### Material to process ###
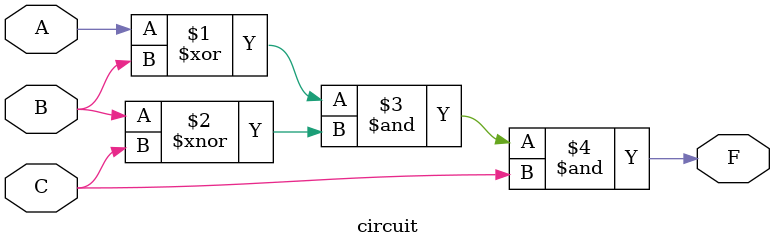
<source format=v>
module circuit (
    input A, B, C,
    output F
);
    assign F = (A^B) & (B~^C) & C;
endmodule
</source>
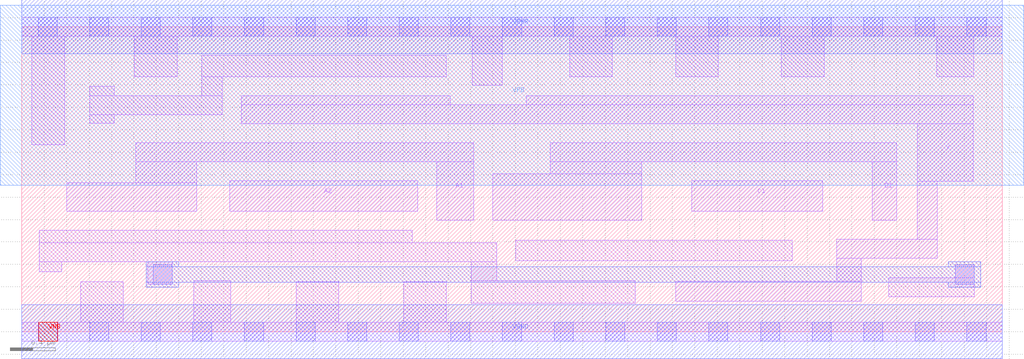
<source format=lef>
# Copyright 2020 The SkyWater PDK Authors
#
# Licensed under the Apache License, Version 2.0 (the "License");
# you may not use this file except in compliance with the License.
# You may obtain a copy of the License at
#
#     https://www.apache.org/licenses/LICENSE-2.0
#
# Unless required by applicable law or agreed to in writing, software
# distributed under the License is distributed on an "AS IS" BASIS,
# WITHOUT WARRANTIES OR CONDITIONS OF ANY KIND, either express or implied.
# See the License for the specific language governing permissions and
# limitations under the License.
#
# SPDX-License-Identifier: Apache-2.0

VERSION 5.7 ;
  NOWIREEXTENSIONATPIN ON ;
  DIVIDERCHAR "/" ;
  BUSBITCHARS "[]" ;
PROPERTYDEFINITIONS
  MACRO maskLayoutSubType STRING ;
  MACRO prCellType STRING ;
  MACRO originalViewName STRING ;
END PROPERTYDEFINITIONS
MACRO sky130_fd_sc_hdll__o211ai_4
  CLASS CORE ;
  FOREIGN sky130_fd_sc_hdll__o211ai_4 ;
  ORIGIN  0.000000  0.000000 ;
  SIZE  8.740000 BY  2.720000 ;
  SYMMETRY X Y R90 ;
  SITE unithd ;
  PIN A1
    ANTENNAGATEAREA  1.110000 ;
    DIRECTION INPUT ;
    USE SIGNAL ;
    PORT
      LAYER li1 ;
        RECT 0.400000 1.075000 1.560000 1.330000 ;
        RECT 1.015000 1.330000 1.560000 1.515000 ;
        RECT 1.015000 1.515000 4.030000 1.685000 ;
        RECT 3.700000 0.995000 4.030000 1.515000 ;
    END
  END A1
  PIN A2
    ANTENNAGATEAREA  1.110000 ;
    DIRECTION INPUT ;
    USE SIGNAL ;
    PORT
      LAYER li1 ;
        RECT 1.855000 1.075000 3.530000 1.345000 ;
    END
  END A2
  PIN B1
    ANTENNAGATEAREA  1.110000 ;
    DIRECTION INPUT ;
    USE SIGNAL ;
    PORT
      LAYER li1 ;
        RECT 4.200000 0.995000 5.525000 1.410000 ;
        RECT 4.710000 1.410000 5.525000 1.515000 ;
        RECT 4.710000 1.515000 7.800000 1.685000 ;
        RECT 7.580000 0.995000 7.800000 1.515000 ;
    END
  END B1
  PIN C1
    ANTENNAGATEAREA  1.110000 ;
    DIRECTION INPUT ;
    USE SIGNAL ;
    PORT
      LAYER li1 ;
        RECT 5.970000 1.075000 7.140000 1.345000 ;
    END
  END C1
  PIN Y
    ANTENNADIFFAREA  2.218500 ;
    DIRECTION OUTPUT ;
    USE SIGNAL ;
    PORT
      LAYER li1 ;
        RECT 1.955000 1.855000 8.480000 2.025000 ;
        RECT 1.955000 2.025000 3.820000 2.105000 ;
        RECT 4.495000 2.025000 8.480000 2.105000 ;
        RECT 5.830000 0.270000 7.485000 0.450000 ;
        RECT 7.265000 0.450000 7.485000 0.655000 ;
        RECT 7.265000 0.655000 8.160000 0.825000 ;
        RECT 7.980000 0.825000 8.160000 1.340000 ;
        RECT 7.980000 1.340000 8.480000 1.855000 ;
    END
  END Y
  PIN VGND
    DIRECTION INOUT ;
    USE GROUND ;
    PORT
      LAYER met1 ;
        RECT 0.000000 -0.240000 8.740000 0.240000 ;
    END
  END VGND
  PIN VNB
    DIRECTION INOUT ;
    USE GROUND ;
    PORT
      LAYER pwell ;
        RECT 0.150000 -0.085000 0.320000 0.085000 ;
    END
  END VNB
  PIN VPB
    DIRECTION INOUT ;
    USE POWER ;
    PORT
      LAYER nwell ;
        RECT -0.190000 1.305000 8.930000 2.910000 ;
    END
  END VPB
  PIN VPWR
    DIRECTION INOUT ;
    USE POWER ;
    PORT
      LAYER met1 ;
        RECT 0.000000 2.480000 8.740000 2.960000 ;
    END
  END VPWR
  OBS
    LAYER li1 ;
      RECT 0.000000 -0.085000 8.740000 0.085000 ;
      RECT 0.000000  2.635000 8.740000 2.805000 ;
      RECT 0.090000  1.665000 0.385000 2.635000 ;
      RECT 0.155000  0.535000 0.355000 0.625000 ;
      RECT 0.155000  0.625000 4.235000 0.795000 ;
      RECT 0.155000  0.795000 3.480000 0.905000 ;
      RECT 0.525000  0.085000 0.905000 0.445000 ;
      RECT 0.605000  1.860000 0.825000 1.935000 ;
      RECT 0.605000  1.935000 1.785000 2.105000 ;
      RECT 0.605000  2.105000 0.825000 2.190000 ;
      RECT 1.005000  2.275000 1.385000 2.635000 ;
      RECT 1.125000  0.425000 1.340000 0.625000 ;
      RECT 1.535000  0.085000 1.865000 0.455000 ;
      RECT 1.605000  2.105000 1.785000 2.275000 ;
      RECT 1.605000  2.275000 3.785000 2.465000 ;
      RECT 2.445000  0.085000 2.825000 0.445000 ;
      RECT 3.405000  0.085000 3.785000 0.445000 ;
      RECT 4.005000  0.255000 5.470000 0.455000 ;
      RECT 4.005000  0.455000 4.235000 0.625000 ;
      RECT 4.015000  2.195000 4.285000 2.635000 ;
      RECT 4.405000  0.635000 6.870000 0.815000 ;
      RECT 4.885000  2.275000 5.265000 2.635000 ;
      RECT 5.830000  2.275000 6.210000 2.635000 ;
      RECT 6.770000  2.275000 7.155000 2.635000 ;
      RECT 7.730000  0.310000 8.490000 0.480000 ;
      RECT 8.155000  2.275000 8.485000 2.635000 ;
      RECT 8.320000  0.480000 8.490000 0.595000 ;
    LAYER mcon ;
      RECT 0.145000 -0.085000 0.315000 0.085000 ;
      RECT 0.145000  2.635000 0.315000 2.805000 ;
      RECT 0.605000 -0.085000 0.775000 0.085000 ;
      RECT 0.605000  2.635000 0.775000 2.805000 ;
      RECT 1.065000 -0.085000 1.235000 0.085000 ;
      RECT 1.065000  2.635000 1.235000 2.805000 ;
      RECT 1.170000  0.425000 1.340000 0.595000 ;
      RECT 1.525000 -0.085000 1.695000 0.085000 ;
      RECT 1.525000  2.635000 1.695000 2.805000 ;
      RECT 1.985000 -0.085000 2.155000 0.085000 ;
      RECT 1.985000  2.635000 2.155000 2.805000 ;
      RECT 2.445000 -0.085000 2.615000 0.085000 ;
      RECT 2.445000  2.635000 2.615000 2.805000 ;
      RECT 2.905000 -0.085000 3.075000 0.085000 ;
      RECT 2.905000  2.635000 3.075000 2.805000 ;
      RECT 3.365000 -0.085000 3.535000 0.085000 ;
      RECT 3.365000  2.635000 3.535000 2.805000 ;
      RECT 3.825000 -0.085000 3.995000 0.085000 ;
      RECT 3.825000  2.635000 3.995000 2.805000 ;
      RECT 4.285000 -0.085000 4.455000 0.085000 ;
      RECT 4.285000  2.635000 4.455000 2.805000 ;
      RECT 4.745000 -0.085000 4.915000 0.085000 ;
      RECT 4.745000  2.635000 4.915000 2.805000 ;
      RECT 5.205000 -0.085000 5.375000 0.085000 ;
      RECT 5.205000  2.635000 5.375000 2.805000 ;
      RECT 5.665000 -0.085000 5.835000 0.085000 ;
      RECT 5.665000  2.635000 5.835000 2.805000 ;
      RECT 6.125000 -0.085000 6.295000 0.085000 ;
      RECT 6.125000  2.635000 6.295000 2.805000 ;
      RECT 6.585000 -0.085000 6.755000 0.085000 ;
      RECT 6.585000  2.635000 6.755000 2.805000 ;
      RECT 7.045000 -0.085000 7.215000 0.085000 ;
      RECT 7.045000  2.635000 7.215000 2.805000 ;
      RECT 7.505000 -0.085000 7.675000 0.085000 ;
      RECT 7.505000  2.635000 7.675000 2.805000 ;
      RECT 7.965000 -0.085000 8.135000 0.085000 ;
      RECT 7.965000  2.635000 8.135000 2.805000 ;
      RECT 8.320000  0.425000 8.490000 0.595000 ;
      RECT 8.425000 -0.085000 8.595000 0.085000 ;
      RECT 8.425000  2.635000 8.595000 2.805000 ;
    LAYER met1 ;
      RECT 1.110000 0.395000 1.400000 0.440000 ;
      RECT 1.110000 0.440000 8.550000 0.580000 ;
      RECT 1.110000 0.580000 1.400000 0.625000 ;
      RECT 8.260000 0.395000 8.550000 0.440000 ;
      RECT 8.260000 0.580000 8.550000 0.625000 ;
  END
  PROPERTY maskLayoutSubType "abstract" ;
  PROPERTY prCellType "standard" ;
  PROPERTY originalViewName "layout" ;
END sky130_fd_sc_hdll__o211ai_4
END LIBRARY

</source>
###
### Material to process ###
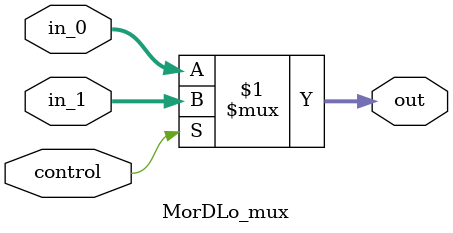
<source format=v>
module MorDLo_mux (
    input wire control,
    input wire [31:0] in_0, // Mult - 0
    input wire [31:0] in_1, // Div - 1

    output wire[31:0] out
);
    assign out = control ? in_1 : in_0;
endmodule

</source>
###
- Exercise details
Copy the stretch of the records above that runs from the line with "RECT 7.265000 0.450000" through the line with "5.470000 0.455000 ;". Both end lines belong in the copy, and nothing else does.

- Response area
        RECT 7.265000 0.450000 7.485000 0.655000 ;
        RECT 7.265000 0.655000 8.160000 0.825000 ;
        RECT 7.980000 0.825000 8.160000 1.340000 ;
        RECT 7.980000 1.340000 8.480000 1.855000 ;
    END
  END Y
  PIN VGND
    DIRECTION INOUT ;
    USE GROUND ;
    PORT
      LAYER met1 ;
        RECT 0.000000 -0.240000 8.740000 0.240000 ;
    END
  END VGND
  PIN VNB
    DIRECTION INOUT ;
    USE GROUND ;
    PORT
      LAYER pwell ;
        RECT 0.150000 -0.085000 0.320000 0.085000 ;
    END
  END VNB
  PIN VPB
    DIRECTION INOUT ;
    USE POWER ;
    PORT
      LAYER nwell ;
        RECT -0.190000 1.305000 8.930000 2.910000 ;
    END
  END VPB
  PIN VPWR
    DIRECTION INOUT ;
    USE POWER ;
    PORT
      LAYER met1 ;
        RECT 0.000000 2.480000 8.740000 2.960000 ;
    END
  END VPWR
  OBS
    LAYER li1 ;
      RECT 0.000000 -0.085000 8.740000 0.085000 ;
      RECT 0.000000  2.635000 8.740000 2.805000 ;
      RECT 0.090000  1.665000 0.385000 2.635000 ;
      RECT 0.155000  0.535000 0.355000 0.625000 ;
      RECT 0.155000  0.625000 4.235000 0.795000 ;
      RECT 0.155000  0.795000 3.480000 0.905000 ;
      RECT 0.525000  0.085000 0.905000 0.445000 ;
      RECT 0.605000  1.860000 0.825000 1.935000 ;
      RECT 0.605000  1.935000 1.785000 2.105000 ;
      RECT 0.605000  2.105000 0.825000 2.190000 ;
      RECT 1.005000  2.275000 1.385000 2.635000 ;
      RECT 1.125000  0.425000 1.340000 0.625000 ;
      RECT 1.535000  0.085000 1.865000 0.455000 ;
      RECT 1.605000  2.105000 1.785000 2.275000 ;
      RECT 1.605000  2.275000 3.785000 2.465000 ;
      RECT 2.445000  0.085000 2.825000 0.445000 ;
      RECT 3.405000  0.085000 3.785000 0.445000 ;
      RECT 4.005000  0.255000 5.470000 0.455000 ;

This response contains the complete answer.